Questions problématiques : qui profite le plus d’une telle rhétorique d’ingérence ? Des puissances étrangères hostiles ? Des acteurs internes qui voudraient neutraliser l’opposition ? Ou bien s’agit-il d’un appel à moderniser les défenses démocratiques (lutte contre la désinformation, résilience cyber) ?
Conclusion : des résultats externes, des défis internes — et l’élection au centre de la tension
Pour Cherkaoui, la cohérence de ces trois fils — victoires diplomatiques, bataille sur la loi de la presse, mise en garde contre l’ingérence — dessine un moment charnière. Le Maroc gagne en rayonnement extérieur, mais cette montée s’accompagne d’un besoin de sécuriser l’espace politique intérieur.

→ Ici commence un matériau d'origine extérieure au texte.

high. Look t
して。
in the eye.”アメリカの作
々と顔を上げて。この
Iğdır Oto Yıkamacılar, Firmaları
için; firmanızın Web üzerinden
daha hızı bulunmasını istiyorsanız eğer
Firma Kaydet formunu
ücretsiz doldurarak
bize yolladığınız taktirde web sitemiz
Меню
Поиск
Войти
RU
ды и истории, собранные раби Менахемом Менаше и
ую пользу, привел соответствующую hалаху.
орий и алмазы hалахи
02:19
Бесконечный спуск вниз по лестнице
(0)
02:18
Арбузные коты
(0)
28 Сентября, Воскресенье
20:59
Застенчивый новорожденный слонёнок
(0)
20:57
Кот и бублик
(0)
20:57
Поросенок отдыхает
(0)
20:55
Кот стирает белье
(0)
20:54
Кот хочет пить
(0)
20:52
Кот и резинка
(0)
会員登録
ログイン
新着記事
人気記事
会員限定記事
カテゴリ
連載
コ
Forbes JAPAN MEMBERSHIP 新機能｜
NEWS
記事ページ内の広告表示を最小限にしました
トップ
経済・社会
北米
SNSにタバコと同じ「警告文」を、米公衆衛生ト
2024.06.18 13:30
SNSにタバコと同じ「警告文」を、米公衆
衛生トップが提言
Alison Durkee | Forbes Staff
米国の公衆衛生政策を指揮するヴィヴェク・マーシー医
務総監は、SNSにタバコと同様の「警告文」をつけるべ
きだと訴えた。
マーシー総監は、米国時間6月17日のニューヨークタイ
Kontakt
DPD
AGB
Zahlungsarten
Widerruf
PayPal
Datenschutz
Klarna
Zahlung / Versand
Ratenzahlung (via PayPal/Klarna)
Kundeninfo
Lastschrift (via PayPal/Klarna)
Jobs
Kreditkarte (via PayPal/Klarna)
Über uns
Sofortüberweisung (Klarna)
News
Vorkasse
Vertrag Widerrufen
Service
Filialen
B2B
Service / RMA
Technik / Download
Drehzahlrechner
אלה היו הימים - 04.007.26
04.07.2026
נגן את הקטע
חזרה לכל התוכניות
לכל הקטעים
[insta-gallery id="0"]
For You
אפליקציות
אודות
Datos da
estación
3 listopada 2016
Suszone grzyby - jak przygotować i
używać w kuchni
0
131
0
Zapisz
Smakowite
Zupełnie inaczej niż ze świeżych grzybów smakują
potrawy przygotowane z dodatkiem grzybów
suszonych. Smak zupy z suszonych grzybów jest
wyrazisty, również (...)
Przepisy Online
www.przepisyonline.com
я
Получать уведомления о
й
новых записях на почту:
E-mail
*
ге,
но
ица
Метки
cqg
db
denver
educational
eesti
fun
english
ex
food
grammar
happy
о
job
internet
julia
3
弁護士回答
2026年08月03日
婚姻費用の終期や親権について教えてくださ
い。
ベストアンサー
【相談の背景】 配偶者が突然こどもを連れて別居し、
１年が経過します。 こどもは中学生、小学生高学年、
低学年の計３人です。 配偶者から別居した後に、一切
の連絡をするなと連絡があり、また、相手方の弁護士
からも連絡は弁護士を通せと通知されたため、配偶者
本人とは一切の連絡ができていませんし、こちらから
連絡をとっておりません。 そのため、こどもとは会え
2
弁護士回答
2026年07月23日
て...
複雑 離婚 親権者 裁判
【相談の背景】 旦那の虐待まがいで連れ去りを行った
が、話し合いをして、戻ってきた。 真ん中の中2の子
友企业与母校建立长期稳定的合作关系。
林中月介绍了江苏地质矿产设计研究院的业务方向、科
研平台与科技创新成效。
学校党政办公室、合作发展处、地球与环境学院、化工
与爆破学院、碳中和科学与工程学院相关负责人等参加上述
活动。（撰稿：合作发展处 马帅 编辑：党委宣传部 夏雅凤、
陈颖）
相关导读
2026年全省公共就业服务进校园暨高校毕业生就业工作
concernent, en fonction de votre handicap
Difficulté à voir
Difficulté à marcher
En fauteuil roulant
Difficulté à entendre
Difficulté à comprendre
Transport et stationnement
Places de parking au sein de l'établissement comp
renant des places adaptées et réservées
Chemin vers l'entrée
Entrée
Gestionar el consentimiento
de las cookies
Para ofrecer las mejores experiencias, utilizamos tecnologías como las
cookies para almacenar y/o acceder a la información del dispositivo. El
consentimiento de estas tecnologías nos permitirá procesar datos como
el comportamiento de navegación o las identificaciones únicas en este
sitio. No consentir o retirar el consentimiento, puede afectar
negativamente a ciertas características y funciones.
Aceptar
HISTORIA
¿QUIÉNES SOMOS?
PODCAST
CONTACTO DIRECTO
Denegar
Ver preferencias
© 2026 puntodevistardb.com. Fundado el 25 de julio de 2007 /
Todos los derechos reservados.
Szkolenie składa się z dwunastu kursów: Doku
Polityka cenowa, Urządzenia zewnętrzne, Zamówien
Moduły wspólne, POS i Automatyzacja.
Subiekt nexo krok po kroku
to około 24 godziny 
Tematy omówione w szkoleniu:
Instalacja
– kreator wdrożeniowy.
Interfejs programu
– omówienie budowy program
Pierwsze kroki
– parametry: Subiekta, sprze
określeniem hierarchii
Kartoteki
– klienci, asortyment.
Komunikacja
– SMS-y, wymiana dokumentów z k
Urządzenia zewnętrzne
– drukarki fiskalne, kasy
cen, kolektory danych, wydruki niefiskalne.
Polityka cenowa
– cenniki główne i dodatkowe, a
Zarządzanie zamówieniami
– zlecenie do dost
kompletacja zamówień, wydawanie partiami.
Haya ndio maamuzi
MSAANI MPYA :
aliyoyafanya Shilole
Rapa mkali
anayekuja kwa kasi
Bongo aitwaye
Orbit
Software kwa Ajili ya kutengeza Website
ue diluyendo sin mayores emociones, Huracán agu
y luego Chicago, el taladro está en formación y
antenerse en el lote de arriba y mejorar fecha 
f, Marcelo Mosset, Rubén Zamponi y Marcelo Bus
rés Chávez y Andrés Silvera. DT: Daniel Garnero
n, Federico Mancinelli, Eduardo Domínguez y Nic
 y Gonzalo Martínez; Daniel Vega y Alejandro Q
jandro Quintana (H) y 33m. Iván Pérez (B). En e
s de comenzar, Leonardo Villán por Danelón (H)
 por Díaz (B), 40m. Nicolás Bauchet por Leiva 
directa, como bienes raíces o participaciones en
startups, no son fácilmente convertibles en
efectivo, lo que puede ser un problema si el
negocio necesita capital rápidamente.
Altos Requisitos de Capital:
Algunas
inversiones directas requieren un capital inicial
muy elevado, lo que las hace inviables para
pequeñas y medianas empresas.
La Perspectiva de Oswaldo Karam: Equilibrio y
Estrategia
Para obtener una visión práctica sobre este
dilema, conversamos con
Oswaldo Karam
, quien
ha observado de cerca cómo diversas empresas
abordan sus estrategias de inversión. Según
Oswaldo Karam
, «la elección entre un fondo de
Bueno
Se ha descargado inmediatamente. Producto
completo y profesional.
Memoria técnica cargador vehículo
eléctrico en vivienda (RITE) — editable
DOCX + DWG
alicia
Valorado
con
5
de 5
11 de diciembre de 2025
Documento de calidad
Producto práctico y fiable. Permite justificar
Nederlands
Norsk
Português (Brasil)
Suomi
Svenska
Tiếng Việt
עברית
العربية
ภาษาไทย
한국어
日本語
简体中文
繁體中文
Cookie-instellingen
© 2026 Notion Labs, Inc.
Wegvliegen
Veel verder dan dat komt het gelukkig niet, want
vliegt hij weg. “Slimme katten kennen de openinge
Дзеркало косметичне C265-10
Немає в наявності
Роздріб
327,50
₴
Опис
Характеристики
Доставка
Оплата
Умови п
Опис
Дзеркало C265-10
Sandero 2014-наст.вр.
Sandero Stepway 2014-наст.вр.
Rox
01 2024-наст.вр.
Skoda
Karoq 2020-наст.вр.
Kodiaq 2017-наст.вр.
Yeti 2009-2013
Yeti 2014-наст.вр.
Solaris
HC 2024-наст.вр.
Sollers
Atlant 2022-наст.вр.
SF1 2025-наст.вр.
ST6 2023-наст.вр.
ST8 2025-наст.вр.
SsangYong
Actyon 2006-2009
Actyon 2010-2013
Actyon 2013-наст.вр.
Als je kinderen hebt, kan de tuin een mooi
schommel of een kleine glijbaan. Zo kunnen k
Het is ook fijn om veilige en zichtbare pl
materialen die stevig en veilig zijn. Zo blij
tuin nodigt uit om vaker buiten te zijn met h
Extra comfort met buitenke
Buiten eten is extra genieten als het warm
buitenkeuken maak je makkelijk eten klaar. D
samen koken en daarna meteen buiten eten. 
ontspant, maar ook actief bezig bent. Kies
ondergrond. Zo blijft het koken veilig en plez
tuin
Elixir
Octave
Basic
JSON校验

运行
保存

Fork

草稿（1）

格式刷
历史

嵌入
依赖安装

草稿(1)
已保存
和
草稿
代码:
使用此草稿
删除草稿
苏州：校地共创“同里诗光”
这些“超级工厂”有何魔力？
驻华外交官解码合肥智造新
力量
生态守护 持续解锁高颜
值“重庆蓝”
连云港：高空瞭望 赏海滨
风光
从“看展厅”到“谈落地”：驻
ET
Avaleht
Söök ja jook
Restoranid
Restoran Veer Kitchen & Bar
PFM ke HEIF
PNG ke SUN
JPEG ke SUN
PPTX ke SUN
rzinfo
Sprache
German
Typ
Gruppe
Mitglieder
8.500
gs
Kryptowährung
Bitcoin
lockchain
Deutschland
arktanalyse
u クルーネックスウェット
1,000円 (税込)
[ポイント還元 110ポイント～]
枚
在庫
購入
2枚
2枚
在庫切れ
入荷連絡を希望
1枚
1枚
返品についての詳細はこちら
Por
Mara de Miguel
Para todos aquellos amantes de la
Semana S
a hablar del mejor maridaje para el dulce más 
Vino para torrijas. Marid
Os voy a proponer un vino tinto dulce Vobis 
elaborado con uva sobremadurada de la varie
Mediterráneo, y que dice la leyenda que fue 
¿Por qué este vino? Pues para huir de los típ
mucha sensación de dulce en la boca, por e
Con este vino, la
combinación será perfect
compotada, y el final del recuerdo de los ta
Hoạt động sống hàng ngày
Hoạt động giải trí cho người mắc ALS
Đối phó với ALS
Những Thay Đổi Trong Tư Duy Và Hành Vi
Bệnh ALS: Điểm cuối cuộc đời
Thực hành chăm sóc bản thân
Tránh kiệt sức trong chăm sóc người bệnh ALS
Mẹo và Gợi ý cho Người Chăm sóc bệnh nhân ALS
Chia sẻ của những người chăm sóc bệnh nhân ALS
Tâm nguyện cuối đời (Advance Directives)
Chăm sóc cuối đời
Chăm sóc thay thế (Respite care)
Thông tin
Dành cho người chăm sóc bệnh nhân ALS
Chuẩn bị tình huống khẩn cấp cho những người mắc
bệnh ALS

La grande interrogation qu’il lance est simple et lourde de sens :
le pays peut-il combiner renforcement international et ouverture démocratique sans transformer les règles intérieures en instruments de stabilisation politique à court terme ?
Le verdict de la prochaine période dépendra de choix concrets : maintien d’un dialogue ouvert avec les acteurs médiatiques, clarté sur les moyens de protection contre l’ingérence étrangère (sans sacrifier les libertés publiques) et aptitude à transformer les succès diplomatiques en politiques publiques inclusives.